Integrating community and voluntary sector knowledge and expertise into the discharge process

Healthy at Home service user, Eve
Healthy at Home service user, Eve

The Healthy and Home service launched in December 2021 at Warrington and Halton Hospitals NHS Trust, with the aim of helping to integrate community and voluntary sector knowledge and expertise into the discharge process.

The Healthy and Home service is delivered in partnership with Warrington Voluntary Action and is fully embedded within the Transfer of Care Hub, with two full time VCSE Link Workers liaising directly with the discharge team to make effective referrals into local community services for patients on a discharge pathway.

Help offered to patients can typically include things like:

  • Providing practical support to facilitate rapid discharge such as welfare checks, essential food shopping, prescription collection, and access to mobility equipment, and further support for managing long-term conditions
  • Coordinating specialist support from VCSE providers to support with housing, welfare, debt, benefits advice, support with food or fuel poverty issues, and carers support
  • Providing ongoing community-based support for emotional wellbeing, such as befriending
  • Coordinating follow-up calls or visits and assessment at home after discharge from hospital - 1 in 3 of all referrals have received additional ongoing welfare calls after discharge.

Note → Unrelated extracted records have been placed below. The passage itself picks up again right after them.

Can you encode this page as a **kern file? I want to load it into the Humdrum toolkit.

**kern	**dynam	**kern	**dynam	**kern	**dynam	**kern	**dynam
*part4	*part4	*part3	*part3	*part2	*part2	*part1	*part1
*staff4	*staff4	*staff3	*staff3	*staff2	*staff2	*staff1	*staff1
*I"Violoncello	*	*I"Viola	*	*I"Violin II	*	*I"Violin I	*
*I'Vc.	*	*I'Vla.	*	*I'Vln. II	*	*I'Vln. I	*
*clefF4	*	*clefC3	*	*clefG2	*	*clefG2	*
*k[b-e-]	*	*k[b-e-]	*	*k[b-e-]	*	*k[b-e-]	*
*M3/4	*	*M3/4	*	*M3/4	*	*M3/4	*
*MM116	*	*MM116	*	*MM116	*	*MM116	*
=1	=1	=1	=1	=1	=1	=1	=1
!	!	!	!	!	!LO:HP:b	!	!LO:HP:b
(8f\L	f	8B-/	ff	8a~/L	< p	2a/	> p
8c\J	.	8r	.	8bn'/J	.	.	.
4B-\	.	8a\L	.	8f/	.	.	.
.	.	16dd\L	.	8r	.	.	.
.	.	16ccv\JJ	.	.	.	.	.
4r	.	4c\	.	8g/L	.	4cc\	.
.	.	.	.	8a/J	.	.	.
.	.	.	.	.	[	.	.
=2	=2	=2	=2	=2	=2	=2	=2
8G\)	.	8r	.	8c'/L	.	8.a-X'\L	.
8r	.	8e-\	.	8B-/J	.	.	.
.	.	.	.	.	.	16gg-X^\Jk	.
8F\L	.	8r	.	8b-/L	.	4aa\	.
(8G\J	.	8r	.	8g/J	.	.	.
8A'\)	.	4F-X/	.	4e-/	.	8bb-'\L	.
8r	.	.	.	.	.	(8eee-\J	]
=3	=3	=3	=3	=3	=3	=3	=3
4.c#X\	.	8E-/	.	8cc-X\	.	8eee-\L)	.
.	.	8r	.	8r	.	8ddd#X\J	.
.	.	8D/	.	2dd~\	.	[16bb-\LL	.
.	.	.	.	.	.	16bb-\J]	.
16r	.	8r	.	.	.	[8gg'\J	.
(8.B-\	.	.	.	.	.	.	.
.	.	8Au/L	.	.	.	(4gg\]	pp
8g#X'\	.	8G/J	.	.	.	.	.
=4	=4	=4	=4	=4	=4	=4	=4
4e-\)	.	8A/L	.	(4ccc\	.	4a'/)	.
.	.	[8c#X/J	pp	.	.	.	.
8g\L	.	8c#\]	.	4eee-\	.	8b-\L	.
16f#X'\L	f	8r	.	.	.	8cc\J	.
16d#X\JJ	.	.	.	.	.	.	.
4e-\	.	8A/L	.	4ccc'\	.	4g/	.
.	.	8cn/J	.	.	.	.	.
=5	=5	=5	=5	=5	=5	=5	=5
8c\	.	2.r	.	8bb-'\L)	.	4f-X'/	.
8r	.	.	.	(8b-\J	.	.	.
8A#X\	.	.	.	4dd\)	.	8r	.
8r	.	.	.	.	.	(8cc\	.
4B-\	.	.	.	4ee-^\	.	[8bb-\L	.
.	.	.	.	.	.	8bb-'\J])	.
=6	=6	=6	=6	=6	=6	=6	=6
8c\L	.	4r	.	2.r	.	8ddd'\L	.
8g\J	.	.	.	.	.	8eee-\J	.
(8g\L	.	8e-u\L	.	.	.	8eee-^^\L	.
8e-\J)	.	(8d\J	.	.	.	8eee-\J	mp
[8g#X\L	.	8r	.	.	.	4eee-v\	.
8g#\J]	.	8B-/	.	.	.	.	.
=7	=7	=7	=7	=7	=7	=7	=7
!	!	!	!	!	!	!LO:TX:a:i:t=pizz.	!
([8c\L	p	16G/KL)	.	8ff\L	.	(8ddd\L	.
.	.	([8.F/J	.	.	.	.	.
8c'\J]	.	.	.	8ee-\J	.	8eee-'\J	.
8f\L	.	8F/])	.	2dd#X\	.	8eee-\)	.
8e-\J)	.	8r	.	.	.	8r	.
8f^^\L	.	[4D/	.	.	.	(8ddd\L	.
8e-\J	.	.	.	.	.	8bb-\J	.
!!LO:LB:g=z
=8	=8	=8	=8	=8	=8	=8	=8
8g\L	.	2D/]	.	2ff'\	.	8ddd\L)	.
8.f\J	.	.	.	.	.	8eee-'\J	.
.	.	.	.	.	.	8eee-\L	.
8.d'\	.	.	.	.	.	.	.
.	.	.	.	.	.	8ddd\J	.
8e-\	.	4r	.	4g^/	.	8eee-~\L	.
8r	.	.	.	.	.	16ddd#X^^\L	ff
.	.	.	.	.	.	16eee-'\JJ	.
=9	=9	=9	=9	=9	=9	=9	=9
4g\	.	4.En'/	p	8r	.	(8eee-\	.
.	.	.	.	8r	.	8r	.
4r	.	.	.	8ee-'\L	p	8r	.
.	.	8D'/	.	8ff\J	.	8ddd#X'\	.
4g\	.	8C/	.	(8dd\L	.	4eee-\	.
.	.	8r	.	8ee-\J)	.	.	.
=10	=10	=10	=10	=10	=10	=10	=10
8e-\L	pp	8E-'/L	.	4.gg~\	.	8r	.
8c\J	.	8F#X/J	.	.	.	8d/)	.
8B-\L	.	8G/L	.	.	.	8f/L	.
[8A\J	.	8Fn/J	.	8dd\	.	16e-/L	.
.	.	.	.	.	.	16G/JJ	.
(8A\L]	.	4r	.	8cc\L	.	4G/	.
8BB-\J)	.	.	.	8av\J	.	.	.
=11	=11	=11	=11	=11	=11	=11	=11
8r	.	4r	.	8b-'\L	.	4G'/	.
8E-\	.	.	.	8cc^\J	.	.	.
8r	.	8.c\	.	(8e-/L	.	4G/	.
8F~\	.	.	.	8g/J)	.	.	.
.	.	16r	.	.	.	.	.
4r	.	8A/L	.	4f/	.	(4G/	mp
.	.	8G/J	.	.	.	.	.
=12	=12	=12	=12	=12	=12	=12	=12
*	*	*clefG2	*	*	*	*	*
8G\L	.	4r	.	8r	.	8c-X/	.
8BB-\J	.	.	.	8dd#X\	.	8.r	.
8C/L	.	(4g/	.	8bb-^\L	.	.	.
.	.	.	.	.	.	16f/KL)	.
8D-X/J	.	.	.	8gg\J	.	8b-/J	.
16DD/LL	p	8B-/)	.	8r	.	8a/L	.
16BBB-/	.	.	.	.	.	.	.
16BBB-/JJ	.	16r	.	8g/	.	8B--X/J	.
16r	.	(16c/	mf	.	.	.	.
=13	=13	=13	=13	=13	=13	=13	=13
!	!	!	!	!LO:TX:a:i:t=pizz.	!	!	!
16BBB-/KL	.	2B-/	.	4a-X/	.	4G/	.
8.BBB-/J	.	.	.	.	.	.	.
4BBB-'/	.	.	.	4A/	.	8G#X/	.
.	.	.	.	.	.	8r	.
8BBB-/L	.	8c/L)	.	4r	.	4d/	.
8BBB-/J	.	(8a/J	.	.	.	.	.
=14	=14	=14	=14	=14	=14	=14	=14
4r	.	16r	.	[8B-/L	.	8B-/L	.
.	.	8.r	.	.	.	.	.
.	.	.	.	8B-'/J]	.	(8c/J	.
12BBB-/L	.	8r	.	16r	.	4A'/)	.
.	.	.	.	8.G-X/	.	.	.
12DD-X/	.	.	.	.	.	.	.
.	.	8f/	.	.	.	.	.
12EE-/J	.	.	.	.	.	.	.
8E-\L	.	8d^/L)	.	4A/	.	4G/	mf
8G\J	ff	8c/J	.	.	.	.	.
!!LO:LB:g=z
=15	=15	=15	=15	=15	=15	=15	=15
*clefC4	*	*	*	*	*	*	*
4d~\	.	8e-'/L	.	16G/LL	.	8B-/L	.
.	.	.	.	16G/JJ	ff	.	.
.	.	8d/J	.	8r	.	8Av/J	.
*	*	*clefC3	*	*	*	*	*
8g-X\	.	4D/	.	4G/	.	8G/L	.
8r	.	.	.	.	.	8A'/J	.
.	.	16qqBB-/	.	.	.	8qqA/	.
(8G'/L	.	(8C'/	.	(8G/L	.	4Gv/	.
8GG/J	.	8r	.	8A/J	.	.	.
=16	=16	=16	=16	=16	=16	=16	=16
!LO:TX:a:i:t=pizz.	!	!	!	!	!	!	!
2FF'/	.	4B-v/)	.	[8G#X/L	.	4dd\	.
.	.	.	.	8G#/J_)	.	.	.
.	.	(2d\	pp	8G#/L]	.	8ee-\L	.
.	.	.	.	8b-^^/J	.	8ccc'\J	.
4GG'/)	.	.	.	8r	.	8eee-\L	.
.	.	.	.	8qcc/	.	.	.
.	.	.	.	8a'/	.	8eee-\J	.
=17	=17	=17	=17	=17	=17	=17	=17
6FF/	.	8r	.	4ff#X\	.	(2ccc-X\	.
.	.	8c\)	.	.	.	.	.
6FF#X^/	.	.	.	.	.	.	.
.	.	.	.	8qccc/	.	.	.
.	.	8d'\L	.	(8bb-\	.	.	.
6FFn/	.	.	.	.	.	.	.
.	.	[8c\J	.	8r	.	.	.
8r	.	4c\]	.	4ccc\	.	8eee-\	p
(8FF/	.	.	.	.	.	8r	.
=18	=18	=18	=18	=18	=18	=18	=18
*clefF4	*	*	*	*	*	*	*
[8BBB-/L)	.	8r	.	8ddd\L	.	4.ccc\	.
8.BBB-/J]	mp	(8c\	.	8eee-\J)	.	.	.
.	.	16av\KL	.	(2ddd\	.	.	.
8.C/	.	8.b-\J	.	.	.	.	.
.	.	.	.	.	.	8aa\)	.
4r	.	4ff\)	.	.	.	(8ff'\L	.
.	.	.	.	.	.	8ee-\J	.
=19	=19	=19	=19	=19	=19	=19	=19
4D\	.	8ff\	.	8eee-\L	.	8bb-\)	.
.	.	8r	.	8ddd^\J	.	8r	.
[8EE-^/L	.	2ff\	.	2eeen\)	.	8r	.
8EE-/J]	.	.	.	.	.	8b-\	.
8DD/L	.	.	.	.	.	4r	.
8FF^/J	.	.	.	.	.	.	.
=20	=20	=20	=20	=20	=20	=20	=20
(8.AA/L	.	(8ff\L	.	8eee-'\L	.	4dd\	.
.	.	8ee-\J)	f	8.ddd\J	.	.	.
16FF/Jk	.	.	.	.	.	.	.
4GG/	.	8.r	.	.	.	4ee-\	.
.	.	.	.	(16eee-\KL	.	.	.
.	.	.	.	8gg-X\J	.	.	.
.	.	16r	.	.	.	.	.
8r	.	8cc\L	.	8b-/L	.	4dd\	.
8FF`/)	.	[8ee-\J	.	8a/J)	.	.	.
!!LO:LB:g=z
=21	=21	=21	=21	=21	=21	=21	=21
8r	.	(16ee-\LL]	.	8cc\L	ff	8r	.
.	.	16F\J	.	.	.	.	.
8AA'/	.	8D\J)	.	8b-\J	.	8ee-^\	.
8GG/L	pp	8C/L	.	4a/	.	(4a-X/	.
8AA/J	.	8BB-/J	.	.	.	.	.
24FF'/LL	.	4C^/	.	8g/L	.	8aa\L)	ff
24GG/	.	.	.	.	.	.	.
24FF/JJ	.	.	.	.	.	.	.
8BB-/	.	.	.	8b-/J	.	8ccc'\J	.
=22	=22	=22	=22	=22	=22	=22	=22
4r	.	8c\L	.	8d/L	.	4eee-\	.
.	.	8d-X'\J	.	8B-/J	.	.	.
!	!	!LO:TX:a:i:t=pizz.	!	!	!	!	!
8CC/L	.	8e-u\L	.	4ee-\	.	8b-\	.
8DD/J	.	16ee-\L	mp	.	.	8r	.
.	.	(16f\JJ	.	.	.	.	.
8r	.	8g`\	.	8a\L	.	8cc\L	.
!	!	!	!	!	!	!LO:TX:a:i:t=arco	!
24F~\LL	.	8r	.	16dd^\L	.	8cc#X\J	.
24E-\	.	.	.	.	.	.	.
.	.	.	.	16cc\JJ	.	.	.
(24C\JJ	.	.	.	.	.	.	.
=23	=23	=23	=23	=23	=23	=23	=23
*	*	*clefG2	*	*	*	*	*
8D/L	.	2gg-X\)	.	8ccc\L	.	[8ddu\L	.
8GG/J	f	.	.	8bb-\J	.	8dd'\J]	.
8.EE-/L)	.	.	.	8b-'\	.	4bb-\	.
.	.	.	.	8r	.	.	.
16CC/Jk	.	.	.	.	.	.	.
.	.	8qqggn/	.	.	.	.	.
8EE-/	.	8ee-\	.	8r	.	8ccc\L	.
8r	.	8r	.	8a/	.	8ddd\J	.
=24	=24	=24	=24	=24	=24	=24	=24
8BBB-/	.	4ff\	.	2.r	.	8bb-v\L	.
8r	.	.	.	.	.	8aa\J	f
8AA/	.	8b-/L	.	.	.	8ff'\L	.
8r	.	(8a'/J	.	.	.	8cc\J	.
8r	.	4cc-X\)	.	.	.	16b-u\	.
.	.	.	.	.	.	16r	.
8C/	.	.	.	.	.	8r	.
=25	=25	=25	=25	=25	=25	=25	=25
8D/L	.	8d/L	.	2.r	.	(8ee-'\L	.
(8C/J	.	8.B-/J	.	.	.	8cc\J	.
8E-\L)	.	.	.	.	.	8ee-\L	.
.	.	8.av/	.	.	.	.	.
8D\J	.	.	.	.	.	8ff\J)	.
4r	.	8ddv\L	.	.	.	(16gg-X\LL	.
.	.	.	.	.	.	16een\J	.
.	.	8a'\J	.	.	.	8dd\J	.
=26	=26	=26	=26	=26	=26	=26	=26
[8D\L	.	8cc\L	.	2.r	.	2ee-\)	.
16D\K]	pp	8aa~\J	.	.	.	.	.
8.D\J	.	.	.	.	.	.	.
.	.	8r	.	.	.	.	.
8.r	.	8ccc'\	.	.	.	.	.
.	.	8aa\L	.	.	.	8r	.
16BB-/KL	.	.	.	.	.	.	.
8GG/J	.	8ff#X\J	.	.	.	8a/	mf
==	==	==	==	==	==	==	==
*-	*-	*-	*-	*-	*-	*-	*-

You can watch a short film which explains more about how the Healthy and Home model works, including a patient’s journey through the service, below.

Key benefits for the NHS workforce

  • a single point of access for patient referrals
  • a reduction in the time spent making patient referrals
  • provision of a holistic assessment of individual patient needs
  • access to a wide range of community-based support and information

Key system impacts

  • Reduced length of hospital stay
  • Reduction in delayed discharges due to wider VCSE support packages
  • Reduced number of re-admissions for patients after discharge
  • Reduced burden on out-patient services
  • More patients going home rather than into other bed-based care facilities
  • Improved health and wellbeing outcomes following a period of rehabilitation
  • Reduced need for long-term care at the end of a person’s rehabilitation
  • Patients empowered to regain or maximise their independence, to connect to their community, and enabled to continue to live at home.

Key patient outcomes

  • In year one of operating, the team supported over 800 patients in Warrington and Halton, and in the first half of this year (up to June 2023), they have supported almost 800 again – which is a doubling of demand, which reflects how effective the initiative is proving
  • Over two-thirds of patients who have been supported by the scheme haven’t gone back into hospital as a readmission, where they otherwise would have been more likely to.